Ce qui importe dans un emprunt

Il est indispensable de connaitre pour son prêt, les bases de calcul du coût d’un emprunt. Pour calculer le coût d’un emprunt, il faut connaitre en plus du montant du prêt, le taux d’intérêt, la durée de l’emprunt, la fréquence de remboursement du capital et des intérêts. Les différentes assurances ainsi que les frais de dossier font aussi partie du calcul. Ces éléments permettent d’établir un tableau d’amortissement de l’emprunt contracté.

Le tableau d’amortissement donne le montant que l’emprunteur doit à chaque échéance et ce qu’il a déjà versé. Le tableau montre la répartition entre le capital, l’intérêt, la prime d’assurance ainsi que le montant du capital restant. Ce document accompagne toujours l’offre de crédit.

Le taux d’amortissement est plus facile à établir en cas d’emprunt à taux fixe. Pour les emprunts à taux variable, établir le taux d’amortissement n’est possible que lorsque les taux d’intérêt et leur date d’application sont connus d’avance. Si le taux appliqué est, par exemple, indexé sur l’évolution des taux d’intérêt généraux, il deviendra impossible de calculer un taux d’amortissement applicable.

Comment se passe le remboursement ?

La modalité la plus utilisée est celle des mensualités, avec le remboursement d’une partie du capital et des intérêts chaque mois.
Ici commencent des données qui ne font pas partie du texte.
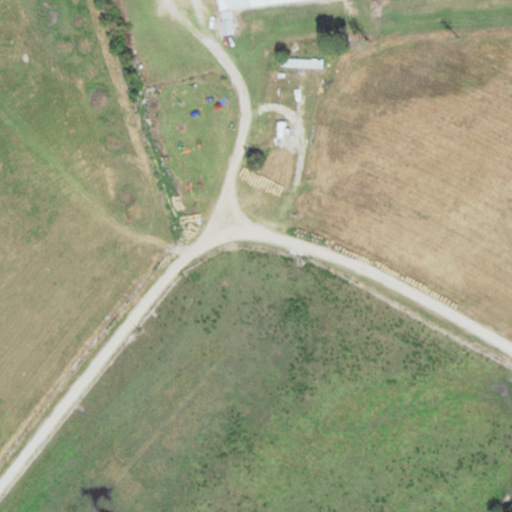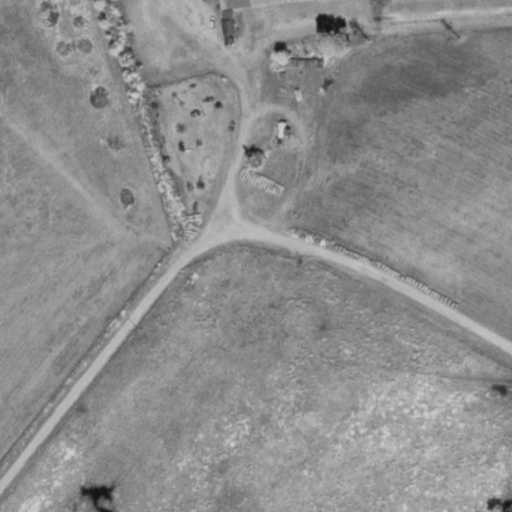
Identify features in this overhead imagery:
building: (251, 3)
building: (227, 27)
road: (246, 128)
building: (263, 132)
road: (216, 241)
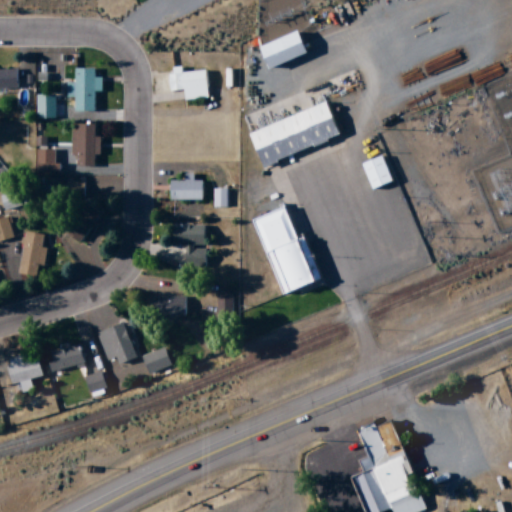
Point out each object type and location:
power substation: (277, 21)
building: (288, 49)
building: (287, 50)
building: (262, 57)
building: (10, 78)
building: (191, 83)
building: (86, 89)
building: (48, 106)
building: (298, 134)
building: (297, 136)
building: (87, 144)
road: (140, 160)
power substation: (498, 160)
building: (49, 162)
road: (344, 167)
building: (379, 173)
building: (380, 174)
building: (189, 189)
building: (221, 198)
building: (82, 228)
building: (6, 230)
building: (194, 244)
building: (290, 251)
building: (290, 252)
building: (34, 254)
building: (170, 306)
building: (227, 308)
building: (118, 344)
building: (68, 358)
railway: (259, 359)
building: (158, 361)
building: (26, 372)
building: (97, 382)
road: (302, 417)
building: (388, 471)
road: (280, 473)
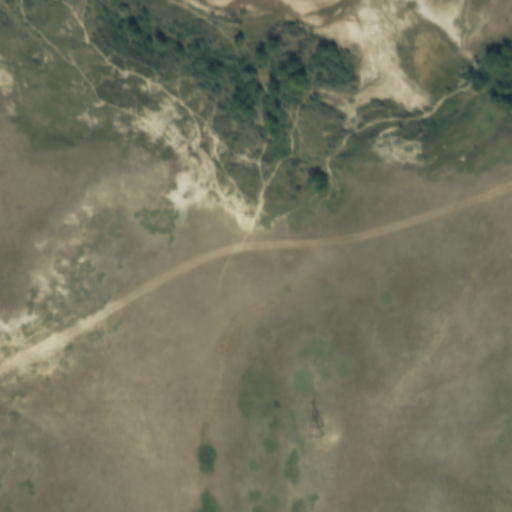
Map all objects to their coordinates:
power tower: (331, 430)
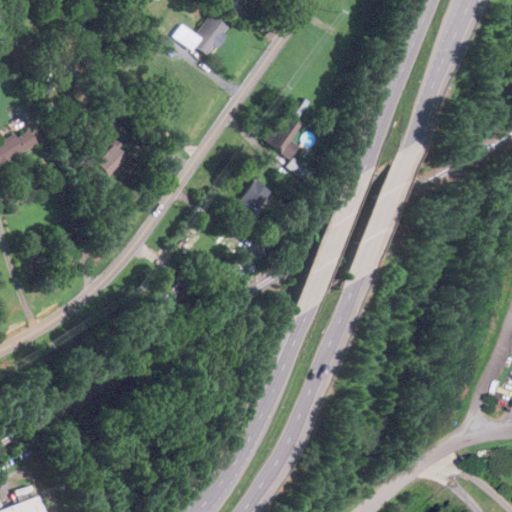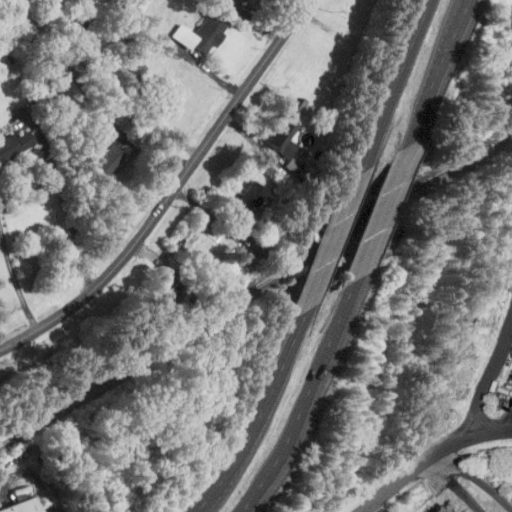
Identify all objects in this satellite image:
building: (242, 0)
building: (242, 0)
building: (80, 19)
building: (205, 33)
building: (199, 34)
road: (435, 73)
road: (391, 88)
building: (280, 133)
building: (281, 135)
building: (13, 144)
building: (14, 144)
building: (107, 158)
building: (106, 159)
building: (291, 165)
road: (171, 195)
building: (246, 200)
building: (247, 201)
road: (65, 205)
road: (380, 213)
road: (332, 240)
building: (251, 256)
road: (16, 283)
railway: (256, 286)
building: (166, 289)
road: (488, 376)
road: (303, 398)
road: (259, 413)
road: (432, 456)
road: (476, 480)
road: (452, 485)
building: (21, 506)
Il existe cependant d’autres scénarios qui procurent un certain nombre d’avantages selon leurs tableaux d’amortissements.
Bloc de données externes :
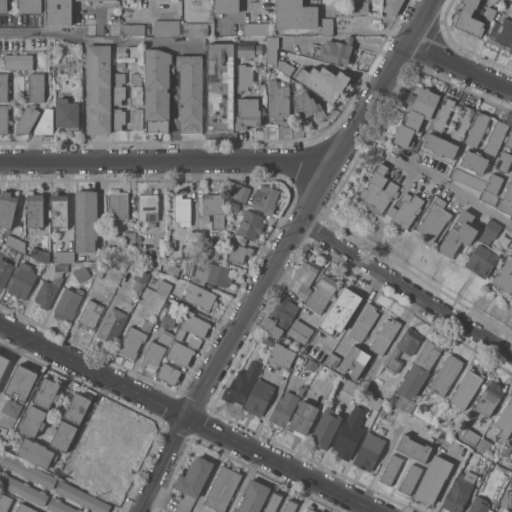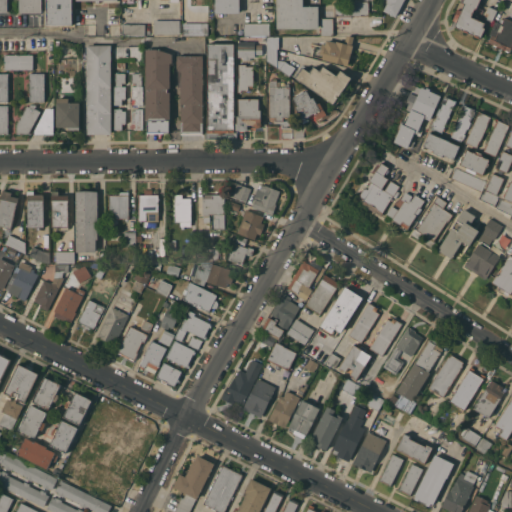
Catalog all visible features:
building: (80, 0)
building: (133, 0)
building: (174, 0)
building: (97, 1)
building: (129, 1)
building: (2, 5)
building: (28, 5)
road: (151, 5)
building: (3, 6)
building: (30, 6)
building: (225, 6)
building: (227, 6)
building: (391, 6)
building: (392, 6)
building: (361, 7)
road: (252, 8)
building: (352, 8)
building: (343, 10)
road: (151, 11)
building: (58, 12)
building: (59, 12)
building: (491, 13)
building: (294, 14)
building: (296, 14)
building: (467, 17)
building: (468, 18)
building: (327, 23)
building: (165, 26)
building: (167, 26)
building: (192, 28)
building: (195, 28)
building: (255, 28)
building: (257, 28)
building: (132, 29)
building: (134, 29)
building: (502, 34)
building: (502, 34)
road: (97, 40)
building: (244, 49)
building: (249, 49)
building: (335, 50)
building: (336, 51)
building: (273, 52)
building: (278, 55)
building: (17, 61)
building: (18, 61)
road: (457, 67)
building: (244, 76)
building: (245, 77)
building: (323, 81)
building: (324, 81)
building: (3, 86)
building: (4, 87)
building: (35, 87)
building: (36, 87)
building: (220, 87)
building: (221, 87)
building: (119, 88)
building: (137, 88)
building: (97, 89)
building: (98, 89)
building: (158, 90)
building: (156, 91)
building: (190, 92)
building: (191, 92)
building: (279, 100)
building: (305, 105)
building: (308, 107)
building: (281, 109)
building: (66, 113)
building: (247, 113)
building: (249, 113)
building: (417, 113)
building: (67, 114)
building: (416, 114)
building: (441, 114)
building: (443, 114)
building: (118, 117)
building: (3, 118)
building: (119, 118)
building: (138, 118)
building: (4, 119)
building: (28, 119)
building: (45, 120)
building: (46, 122)
building: (461, 122)
building: (463, 122)
building: (476, 129)
building: (478, 129)
building: (292, 132)
building: (494, 137)
building: (496, 137)
building: (509, 139)
building: (509, 140)
building: (439, 145)
building: (441, 146)
road: (163, 158)
building: (473, 161)
building: (474, 161)
building: (503, 161)
building: (504, 161)
building: (466, 178)
building: (468, 179)
building: (494, 184)
building: (378, 189)
building: (379, 190)
building: (240, 191)
building: (508, 191)
building: (508, 192)
building: (257, 196)
road: (460, 197)
building: (264, 198)
building: (488, 198)
road: (100, 203)
building: (117, 205)
building: (148, 205)
building: (148, 205)
building: (234, 205)
building: (505, 206)
building: (7, 208)
building: (34, 208)
building: (118, 208)
building: (7, 209)
building: (35, 209)
building: (214, 209)
building: (58, 210)
building: (60, 210)
building: (181, 210)
building: (182, 210)
building: (404, 210)
building: (406, 210)
building: (432, 219)
building: (85, 220)
building: (86, 220)
building: (433, 221)
building: (249, 224)
building: (251, 224)
building: (488, 231)
building: (489, 231)
building: (458, 233)
building: (459, 233)
building: (130, 238)
building: (138, 238)
building: (240, 239)
building: (15, 242)
building: (16, 243)
building: (207, 253)
building: (238, 253)
building: (239, 253)
building: (39, 254)
building: (40, 254)
road: (281, 254)
building: (192, 255)
building: (63, 256)
building: (65, 256)
building: (169, 259)
building: (480, 260)
building: (482, 260)
building: (158, 266)
building: (173, 269)
building: (192, 269)
building: (130, 270)
building: (4, 271)
building: (5, 271)
building: (101, 271)
building: (211, 274)
building: (220, 275)
building: (504, 275)
building: (303, 276)
building: (505, 276)
building: (141, 277)
building: (303, 277)
building: (21, 280)
building: (24, 280)
building: (51, 287)
building: (164, 287)
road: (404, 290)
building: (46, 292)
building: (320, 293)
building: (322, 293)
building: (199, 297)
building: (200, 297)
building: (66, 304)
building: (68, 304)
building: (340, 310)
building: (285, 311)
building: (341, 311)
building: (284, 312)
building: (90, 313)
building: (91, 313)
building: (170, 316)
building: (363, 322)
building: (364, 322)
building: (113, 324)
building: (111, 325)
building: (147, 325)
building: (192, 326)
building: (193, 326)
building: (271, 327)
building: (273, 328)
building: (299, 330)
building: (300, 331)
building: (383, 335)
building: (166, 336)
building: (385, 336)
building: (195, 341)
building: (267, 341)
building: (132, 342)
building: (193, 342)
building: (130, 343)
building: (402, 347)
building: (403, 349)
building: (317, 350)
building: (179, 353)
building: (181, 353)
building: (280, 355)
building: (152, 356)
building: (153, 356)
building: (282, 356)
building: (333, 359)
building: (355, 360)
building: (353, 361)
building: (2, 363)
building: (3, 363)
building: (311, 365)
building: (420, 370)
building: (167, 373)
building: (416, 374)
building: (444, 374)
building: (169, 375)
building: (446, 375)
building: (20, 382)
building: (240, 383)
building: (240, 386)
building: (351, 387)
building: (466, 388)
building: (465, 389)
building: (45, 392)
building: (18, 393)
building: (47, 393)
building: (258, 397)
building: (259, 397)
building: (488, 398)
building: (489, 398)
building: (375, 402)
building: (76, 408)
building: (77, 408)
building: (282, 408)
building: (284, 408)
building: (9, 412)
building: (384, 412)
building: (302, 418)
road: (182, 419)
building: (303, 419)
building: (505, 419)
building: (31, 420)
building: (505, 420)
building: (33, 421)
building: (326, 427)
building: (324, 428)
building: (0, 432)
building: (97, 434)
building: (98, 434)
building: (62, 436)
building: (63, 436)
building: (471, 436)
building: (346, 440)
building: (348, 440)
building: (484, 444)
building: (412, 448)
building: (414, 448)
building: (507, 449)
building: (128, 450)
building: (130, 450)
building: (368, 451)
building: (34, 452)
building: (369, 452)
building: (37, 453)
building: (2, 454)
building: (389, 469)
building: (391, 469)
building: (26, 470)
building: (29, 471)
building: (504, 476)
building: (73, 477)
building: (74, 477)
building: (409, 478)
building: (411, 479)
building: (431, 480)
building: (433, 480)
building: (190, 483)
building: (192, 483)
building: (22, 488)
building: (23, 488)
building: (109, 488)
building: (221, 488)
building: (111, 489)
building: (222, 489)
building: (459, 490)
building: (460, 491)
building: (250, 496)
building: (80, 497)
building: (82, 497)
building: (253, 497)
road: (307, 498)
building: (507, 499)
building: (274, 501)
building: (4, 502)
building: (4, 502)
building: (271, 502)
building: (290, 505)
building: (479, 505)
building: (480, 505)
building: (61, 506)
building: (288, 506)
building: (59, 507)
building: (24, 508)
building: (25, 508)
building: (312, 509)
building: (308, 510)
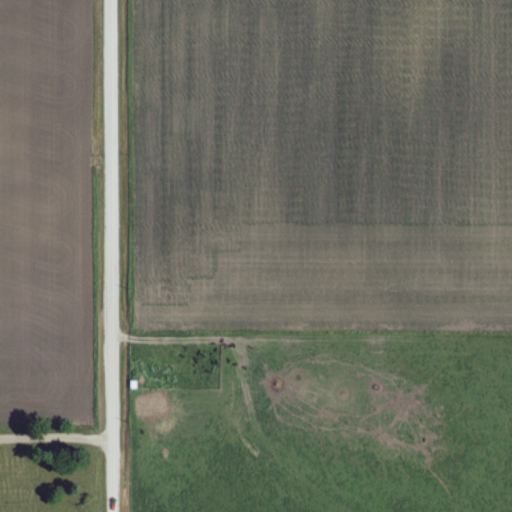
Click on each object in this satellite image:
road: (108, 255)
road: (55, 434)
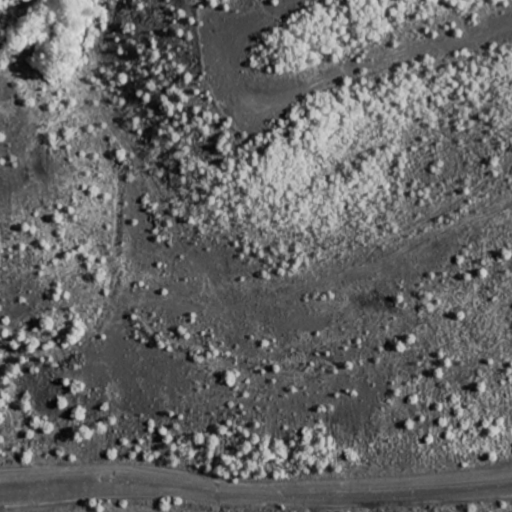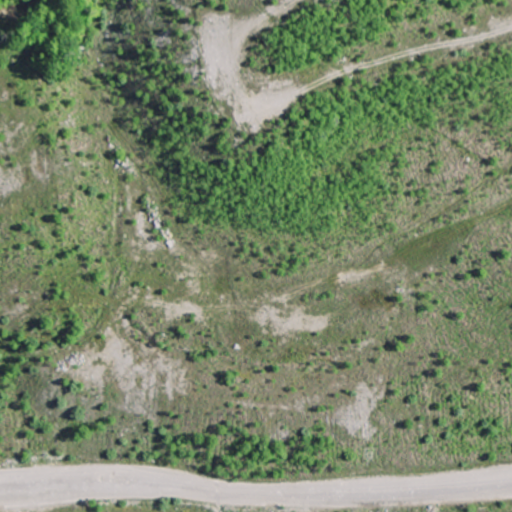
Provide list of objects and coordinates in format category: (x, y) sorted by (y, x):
road: (256, 486)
Pour un prêt à taux d’intérêt globalement fixe, si on rembourse un montant fixe du prêt tous les mois (mensualité fixe), la répartition est comme tel :

  • la part du taux d’intérêt est dégressive c’est-à-dire qu’il est fort au début des remboursements pour diminuer progressivement par la suite
  • la part du capital va en croissant. Il augmente au fur et à mesure que la part du taux d’intérêt diminue

Si le montant du capital remboursé est constant :

  • Le taux d’intérêt remboursé diminue chaque mois
  • la mensualité est forte au début des remboursements puis diminue après tous les mois (mensualité dégressive).

Le remboursement global du prêt en cas de mensualité dégressive est relativement moins élevé en cas de mensualité fixe. L’inconvénient de la mensualité dégressive, c’est que les premiers remboursements sont plus élevés.

Par ailleurs, dans le cas où le remboursement du capital se fait à terme, c’est-à-dire au bout de la période de prêt tout en payant chaque mois des intérêts, on a :

  • un taux d’intérêt plus élevé par rapport à celui de mensualité fixe et dégressive, puisqu’il porte sur l’ensemble du crédit
  • un coût global du crédit sensiblement plus élevé.

Cette dernière formule peut convenir au cas où on attend une rentrée d’argent à la fin des échéances du crédit. L’emprunteur peut en outre épargner et placer le capital qu’il devait payer si les remboursements étaient mensuels ou annuels. Si le placement a un rendement meilleur que le coût supplémentaire qu’apporte cette modalité de prêt, il fait une bonne affaire.

Cas de taux d’intérêt révisable

Pour les taux d’intérêt révisables, le tableau d’amortissement est plus complexe à déterminer. Il y a des simulateurs disponibles en ligne pour vous aider. En général, vous devez fournir :

  • le taux d’intérêt annuel, les niveaux de variations de ce taux qui enclenchent une révision
  • la fréquence de cette révision
  • la variation du montant des remboursements à chaque échéance

Il vous est aussi demandé les scénarios d’évolution du taux (linéaire, en montagne russe…). Selon le type d’emprunt, un prêt à taux révisable peut-être très avantageux.